The law’s main purpose, then, was to ensure as much as possible that boundary lines would be drawn without undo emphasis on party identifications and voting habits of citizens. Which, too often, has historically in Missouri provided the GOP advantages to their party candidates because gerrymandering in the past has given them a majority in the legislature and thus control in the process of drawing of the lines.

This means the party with the majority in the present legislature would have a vehicle to perpetuate their majority by manipulating the boundaries based upon party voting habits of citizens.

This, of course, has been a time-honored way of tipping the electoral balance. The GOP has dominated that process for some decades in Missouri resulting in undo chances to dominate the legislature and its legislative product.

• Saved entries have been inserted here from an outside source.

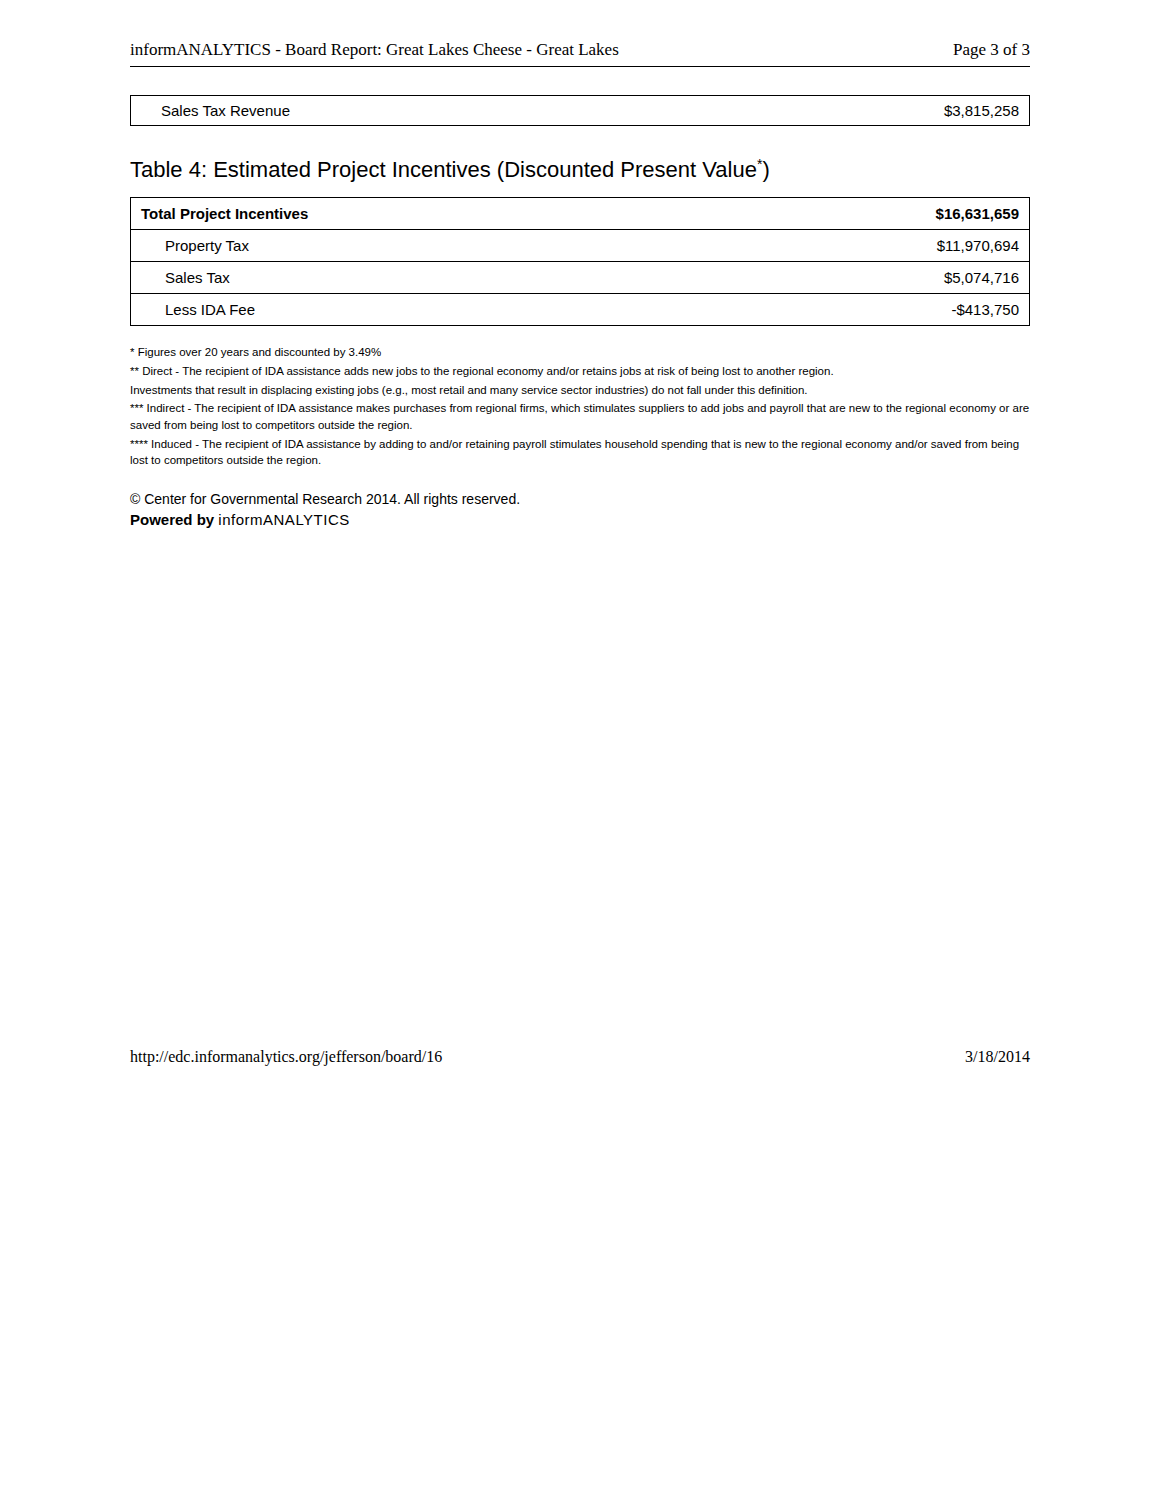informANALYTICS - Board Report: Great Lakes Cheese - Great Lakes
Page 3 of 3
| Sales Tax Revenue | $3,815,258 |
Table 4: Estimated Project Incentives (Discounted Present Value*)
| Total Project Incentives | $16,631,659 |
| Property Tax | $11,970,694 |
| Sales Tax | $5,074,716 |
| Less IDA Fee | -$413,750 |
* Figures over 20 years and discounted by 3.49%
** Direct - The recipient of IDA assistance adds new jobs to the regional economy and/or retains jobs at risk of being lost to another region.
Investments that result in displacing existing jobs (e.g., most retail and many service sector industries) do not fall under this definition.
*** Indirect - The recipient of IDA assistance makes purchases from regional firms, which stimulates suppliers to add jobs and payroll that are new to the regional economy or are saved from being lost to competitors outside the region.
**** Induced - The recipient of IDA assistance by adding to and/or retaining payroll stimulates household spending that is new to the regional economy and/or saved from being lost to competitors outside the region.
© Center for Governmental Research 2014. All rights reserved.
Powered by informANALYTICS
http://edc.informanalytics.org/jefferson/board/16
3/18/2014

The 2018 voters thought this unfair. Not the GOP, however. The Republicans in the legislature were able to pass a law recently that would put the proposition back on the ballot, minimizing partisan fairness and eliminating the neutral mapmaker.

The deadline for passing this legislation is May 15, so we should see how much success the Republicans in the legislature have had imminently. 

In these days of viruses and the resultant limitation of individual mobility in the community, it has been difficult to mobilize opposition to this attempt to undo a law passed just two years ago without a chance to test how it works. 

It would appear that the Republicans are not too fond of democratic elections. A substantial majority of the voters approved the present legislation, but their voice is not convincing to the Republicans who have been used to controlling gerrymandered districts that favored their candidates. 

Well, there is a remedy to this contempt for the Missouri voters. Simply remember this ploy of the GOP and use the ballot box to show that voters can show contempt themselves; this time towards those who have shown such swift and direct contempt for the voters.

Richard Fulton is an emeritus professor of political science.